One of the principle reforms advanced by the government is to the provision of kashrut supervision, in which the Chief Rabbinate will lose its monopoly over the market and instead become a regulator of independent kashrut supervision organizations.
The ultra-Orthodox parties and the Chief Rabbinate have denounced the reforms as “the destruction of kashrut in Israel” and the undermining of the Chief Rabbinate and religious life.
But according to the Hiddush poll, only 22% responded that they would only eat in restaurants with kashrut certificates from the Chief Rabbinate, while 25% would be satisfied with alternative kashrut certification such as that of the Tzohar religious-Zionist rabbinical association, or ultra-Orthodox authorities.

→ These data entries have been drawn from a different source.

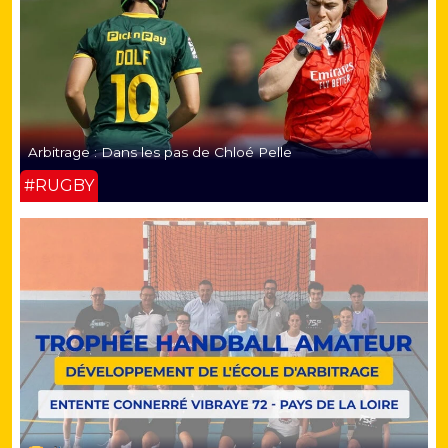
Arbitrage : Dans les pas de Chloé Pelle
#RUGBY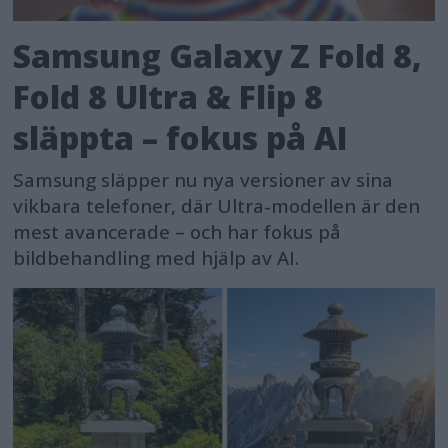
Samsung Galaxy Z Fold 8,
Fold 8 Ultra & Flip 8
släppta – fokus på AI
Samsung släpper nu nya versioner av sina
vikbara telefoner, där Ultra-modellen är den
mest avancerade – och har fokus på
bildbehandling med hjälp av AI.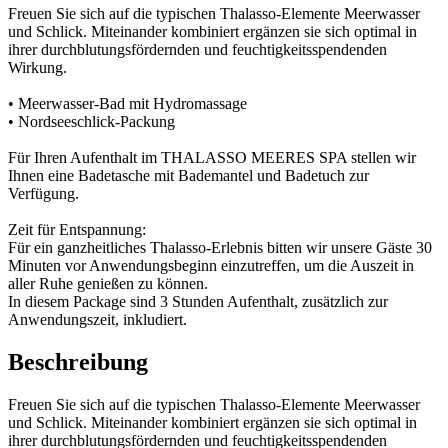
Freuen Sie sich auf die typischen Thalasso-Elemente Meerwasser
und Schlick. Miteinander kombiniert ergänzen sie sich optimal in
ihrer durchblutungsfördernden und feuchtigkeitsspendenden
Wirkung.
• Meerwasser-Bad mit Hydromassage
• Nordseeschlick-Packung
Für Ihren Aufenthalt im THALASSO MEERES SPA stellen wir
Ihnen eine Badetasche mit Bademantel und Badetuch zur
Verfügung.
Zeit für Entspannung:
Für ein ganzheitliches Thalasso-Erlebnis bitten wir unsere Gäste 30
Minuten vor Anwendungsbeginn einzutreffen, um die Auszeit in
aller Ruhe genießen zu können.
In diesem Package sind 3 Stunden Aufenthalt, zusätzlich zur
Anwendungszeit, inkludiert.
Beschreibung
Freuen Sie sich auf die typischen Thalasso-Elemente Meerwasser
und Schlick. Miteinander kombiniert ergänzen sie sich optimal in
ihrer durchblutungsfördernden und feuchtigkeitsspendenden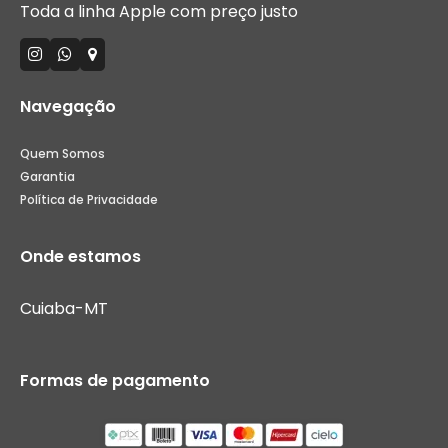
Toda a linha Apple com preço justo
Navegação
Quem Somos
Garantia
Política de Privacidade
Onde estamos
Cuiaba-MT
Formas de pagamento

Another 53% do not take kashrut certification into account whatsoever when choosing where to eat and what food to buy.
Even among the 41% of the public that said they strictly observe kashrut according to Jewish law, only 47% responded that they consume only food under the supervision of the Chief Rabbinate.
Another proposed reform by the current government is to decentralize control over Jewish conversion, to allow municipal chief rabbis, all of whom must have qualifications from the Orthodox Chief Rabbinate, to establish their own conversion courts.

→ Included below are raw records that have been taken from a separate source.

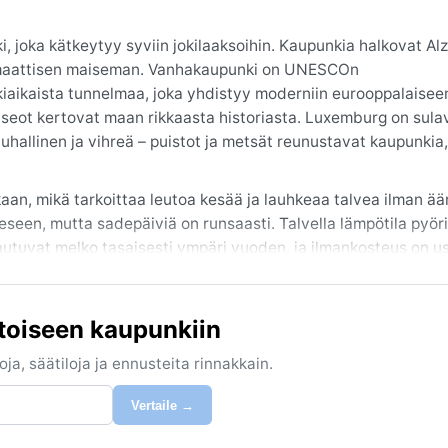
 joka kätkeytyy syviin jokilaaksoihin. Kaupunkia halkovat Alz
 dramaattisen maiseman. Vanhakaupunki on UNESCOn
eskiaikaista tunnelmaa, joka yhdistyy moderniin eurooppalaise
 museot kertovat maan rikkaasta historiasta. Luxemburg on sula
uhallinen ja vihreä – puistot ja metsät reunustavat kaupunkia,
an, mikä tarkoittaa leutoa kesää ja lauhkeaa talvea ilman ää
seen, mutta sadepäiviä on runsaasti. Talvella lämpötila pyöri
kautuvat melko tasaisesti ympäri vuoden, ja ilmankosteus on u
 mahdollistavia vaatteita: kesällä kevyttä, mutta pitkähihai
iä kenkiä. Sateenvarjo on hyvä olla aina mukana.
toiseen kaupunkiin
un, jolloin päivät ovat lämpimiä ja aurinkoisia. Kesäkuukaudet
le. Erityisiä sääilmiöitä ovat syksyn ja talven sumut, jotka n
ja, säätiloja ja ennusteita rinnakkain.
usvaan. Lunta sataa talvisin jonkin verran, mutta se sulaa no
yksy ovat vaihtelevia – aurinko voi vaihtua sadekuuroon hetke
Vertaile →
 ilmaston, jossa jokaisella vuodenajalla on oma viehätyksen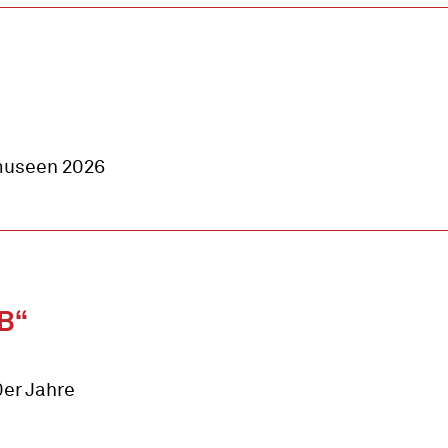
smuseen 2026
B“
0er Jahre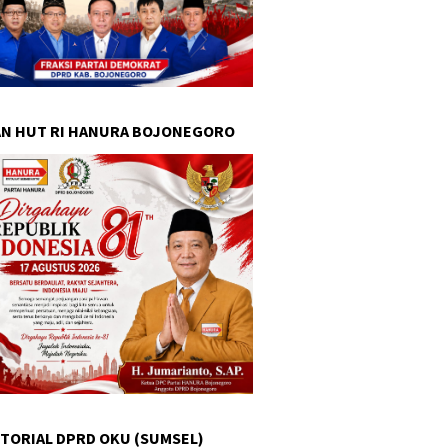
N HUT RI HANURA BOJONEGORO
TORIAL DPRD OKU (SUMSEL)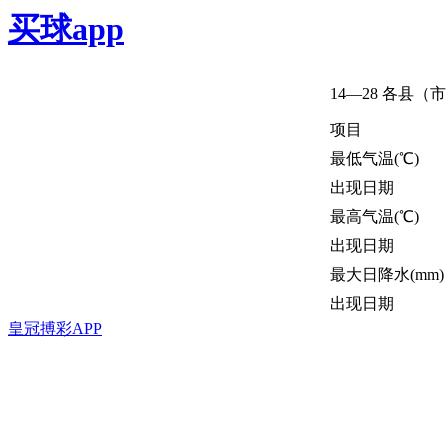
买球app
14—28
各县（市
项目
最
低气温(℃)
出现日期
最
高气温(℃)
出现日期
最大日降水(mm)
出现日期
皇冠搏彩APP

Although Hiddush did not poll specifically on this reform, its index did find that 65% of the Jewish public thinks that recognition for civil purposes of an individual convert’s Jewish status does not need to be dependent on converting in an Orthodox process.
Of those polled, 35% said immigrants with a Jewish father and non-Jewish mother, someone who Jewish law determines to be non-Jewish, should be recognized as Jewish if they identify as such, even without religious conversion.
Another 30% said that any religious conversion common among world Jewry, whether it be Orthodox, Conservative or Reform, would be acceptable to them to confer Jewish status in Israel.
Ony 35% said civil recognition as Jews should only be afforded if the individual converted in an Orthodox process.
And 75% of respondents asserted that state-funded ultra-Orthodox schools should be required to teach core curricular studies, and that should they refuse, their funding should be cut.
Yisrael Beytenu leader and Finance Minister Avigdor Liberman made this promise numerous times during recent election campaigns, although legislation is yet to be advanced on the topic.
Only 25% of the public was of the opinion that core curricular studies should not be required of ultra-Orthodox schools, and that parents should be allowed to select an education for their children without core curricular studies, without jeopardizing the funding they receive from the state coffers.
Another important finding found that some 11% of the respondents said they identify as non-Orthodox; 6% said they identified as Reform and 5% as Conservative.
A further 19% said they were Zionist Orthodox, 2% said they were stringent religious-Zionist, and 11% ultra-Orthodox.
Fully 57% said they had no religious affiliation.
Some 61% of respondents said they support equal status in Israel for the three major Jewish denominations: Orthodox, Conservative and Reform.
It is supported by the majority of voters for all coalition parties, except for Yamina voters, who are divided on the issue with 48% of them supporting equal status for the non-Orthodox denominations.
Some 57% of Likud voters in the March 21 elections also expressed support for equal status.
“The Index and a comparison of its data over the last ten years prove that the Israeli public is fed up with the ‘status quo’ on religious issues, which belies the worn-out rhetoric of many politicians regarding Israel’s ‘traditional, religiously inclined majority,’” said Hiddush US Chairman Stanley P. Gold and CEO Rabbi Uri Regev.
“They misrepresent the truth and mislead Jewish leadership, claiming that most Israeli Jews wish to maintain the state’s religious coercion in matters of Shabbat, marriage, kashrut, ‘Who is a Jew’ and more. The compelling and consistent Index data refute this self-serving distortion of the truth. The public supports religious pluralism and prefers a broad, civil coalition, which does not submit to the dictates of the ultra-Orthodox parties, as shown by the many surveys we and others have conducted over the past few years and during the recent election cycles.”